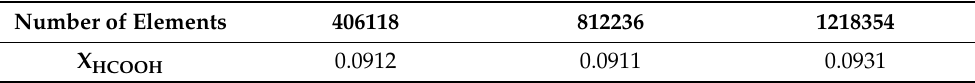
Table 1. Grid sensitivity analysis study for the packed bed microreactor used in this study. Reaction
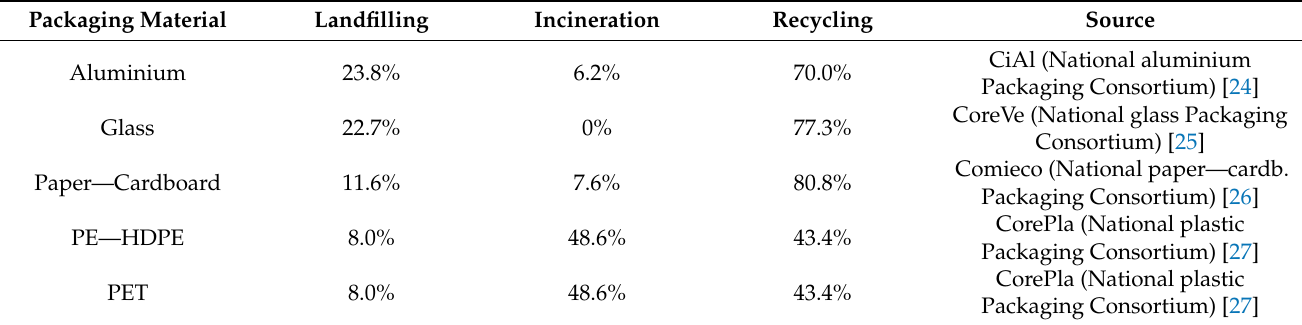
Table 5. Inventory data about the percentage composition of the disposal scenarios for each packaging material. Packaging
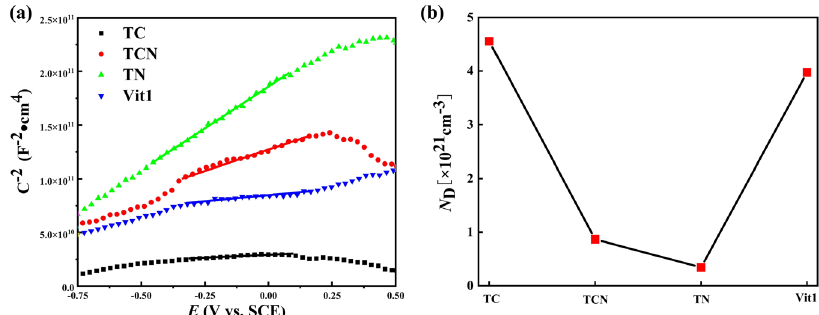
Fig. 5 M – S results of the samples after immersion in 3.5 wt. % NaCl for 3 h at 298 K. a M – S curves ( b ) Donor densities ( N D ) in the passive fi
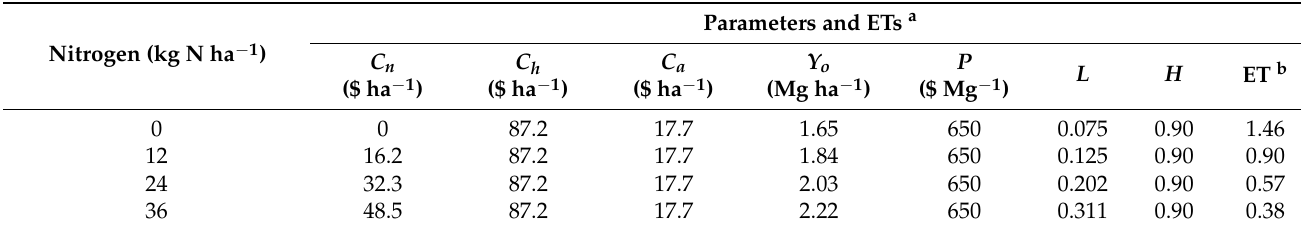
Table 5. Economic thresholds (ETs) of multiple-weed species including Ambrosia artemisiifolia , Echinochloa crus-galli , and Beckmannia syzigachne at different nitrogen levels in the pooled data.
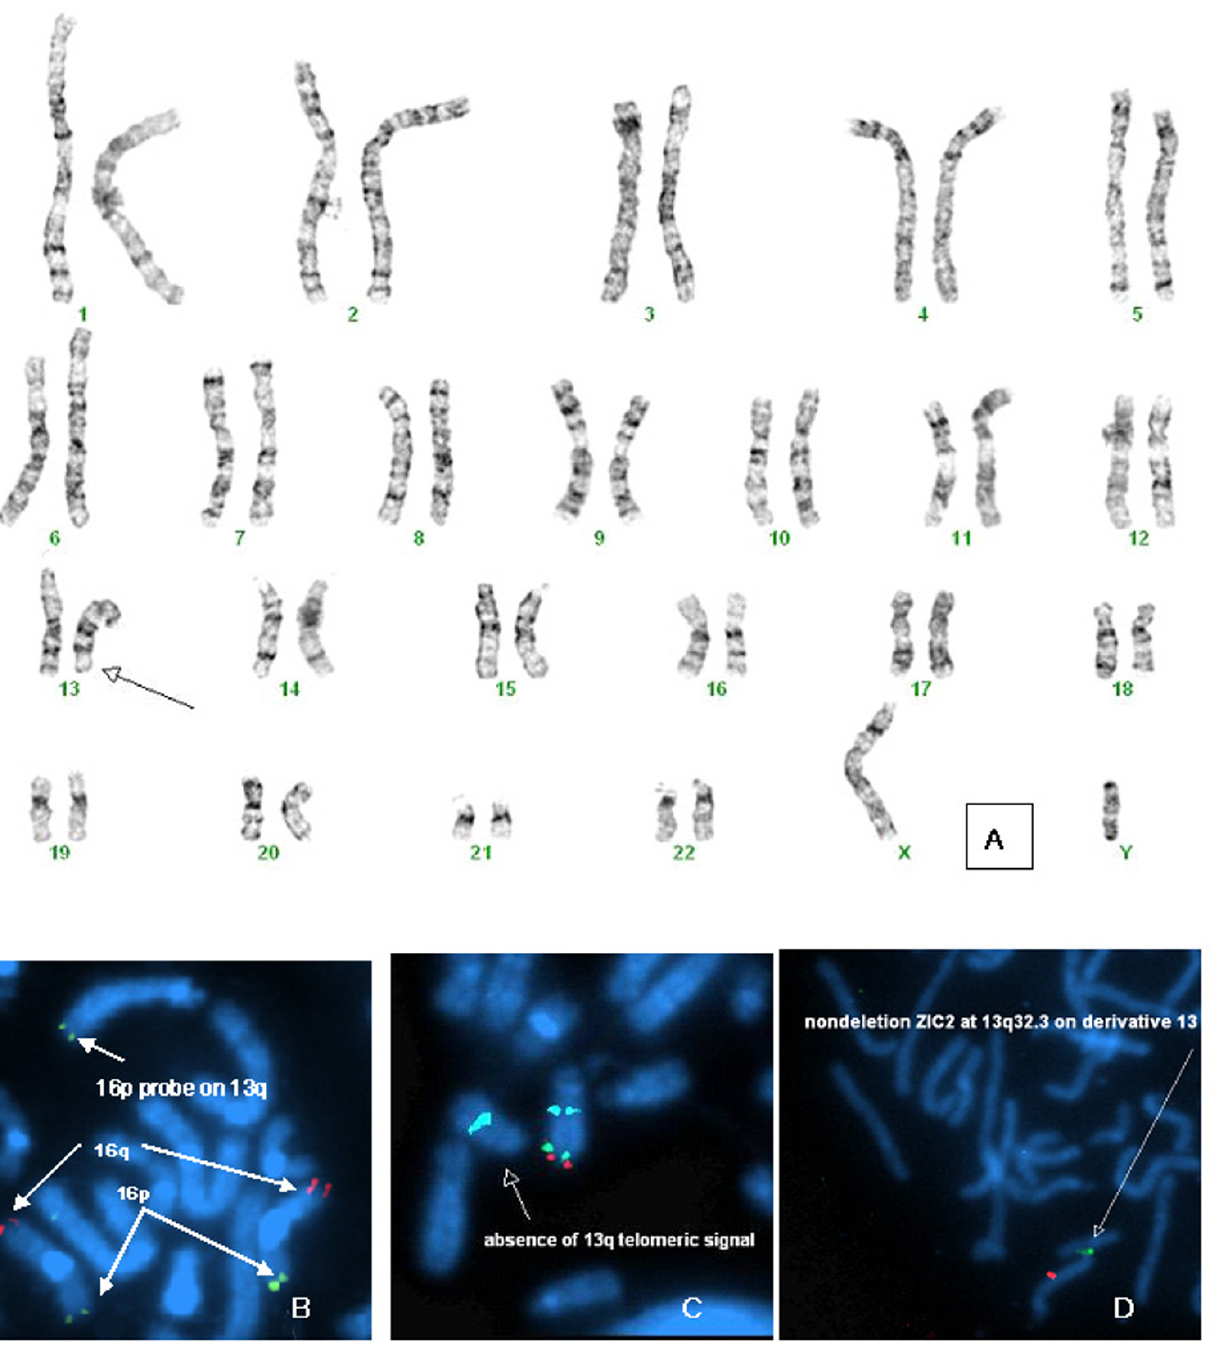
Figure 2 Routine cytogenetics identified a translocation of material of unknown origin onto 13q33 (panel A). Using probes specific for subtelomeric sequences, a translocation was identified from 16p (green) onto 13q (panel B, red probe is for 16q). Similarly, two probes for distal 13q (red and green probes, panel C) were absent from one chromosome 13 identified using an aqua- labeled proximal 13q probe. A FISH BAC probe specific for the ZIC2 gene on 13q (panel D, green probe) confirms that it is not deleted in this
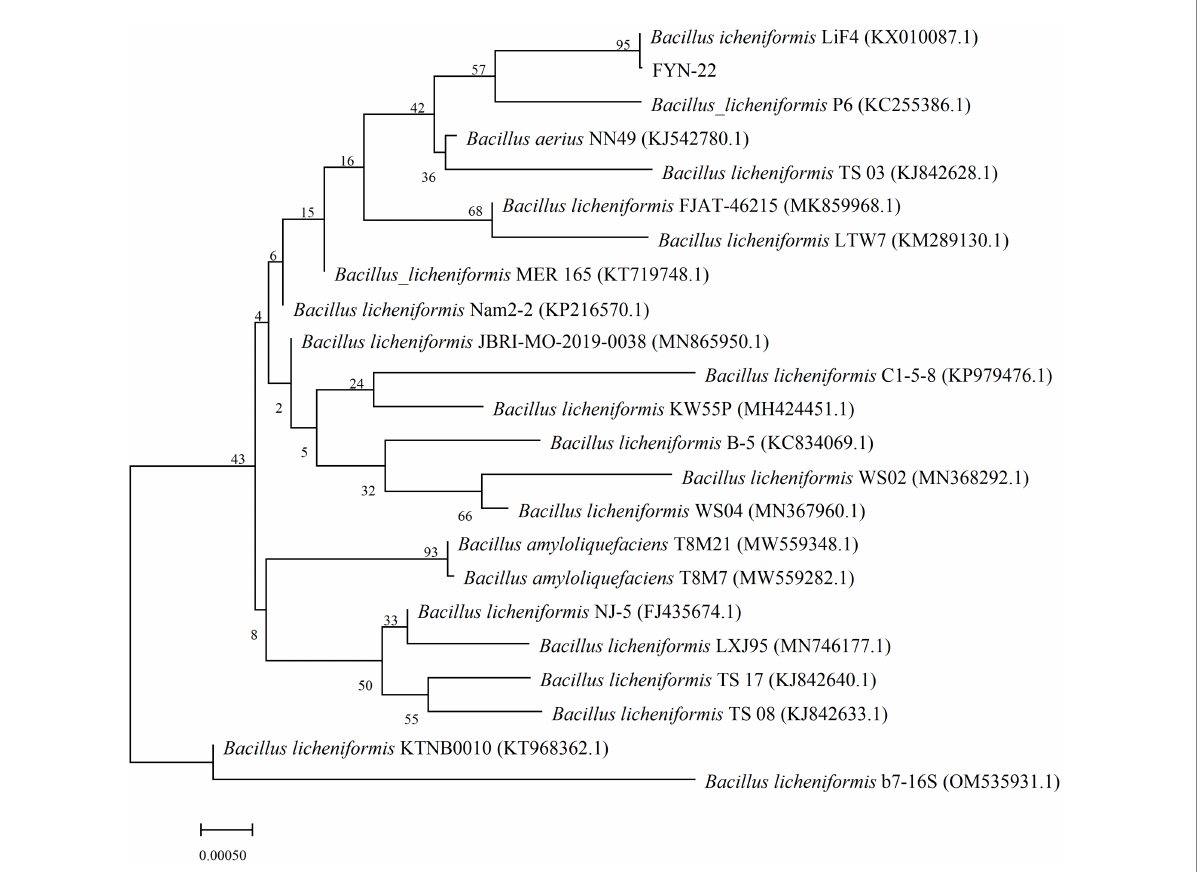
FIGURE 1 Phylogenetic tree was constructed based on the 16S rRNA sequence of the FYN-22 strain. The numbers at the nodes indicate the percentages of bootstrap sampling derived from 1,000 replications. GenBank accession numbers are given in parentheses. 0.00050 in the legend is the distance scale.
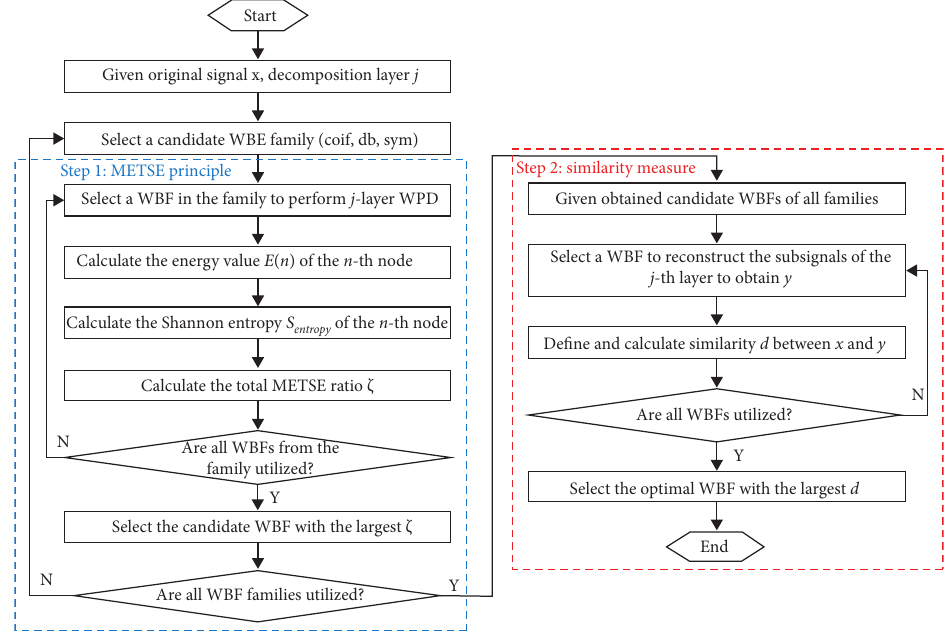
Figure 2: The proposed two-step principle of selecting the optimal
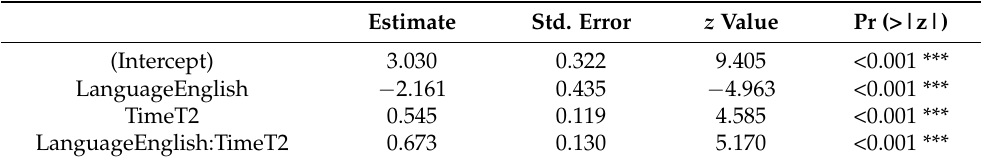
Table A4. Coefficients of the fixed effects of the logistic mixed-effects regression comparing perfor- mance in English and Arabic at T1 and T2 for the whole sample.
··········
> [Task details] Exactly the lines from the start of the entries above through the line with "Table 5. Economic" should be reproduced, and nothing else; drop the pictures.

> [Task solution]
Table 1. Grid sensitivity analysis study for the packed bed microreactor used in this study. Reaction
Table 5. Inventory data about the percentage composition of the disposal scenarios for each packaging material. Packaging
Fig. 5 M – S results of the samples after immersion in 3.5 wt. % NaCl for 3 h at 298 K. a M – S curves ( b ) Donor densities ( N D ) in the passive fi
Table 5. Economic thresholds (ETs) of multiple-weed species including Ambrosia artemisiifolia , Echinochloa crus-galli , and Beckmannia syzigachne at different nitrogen levels in the pooled data.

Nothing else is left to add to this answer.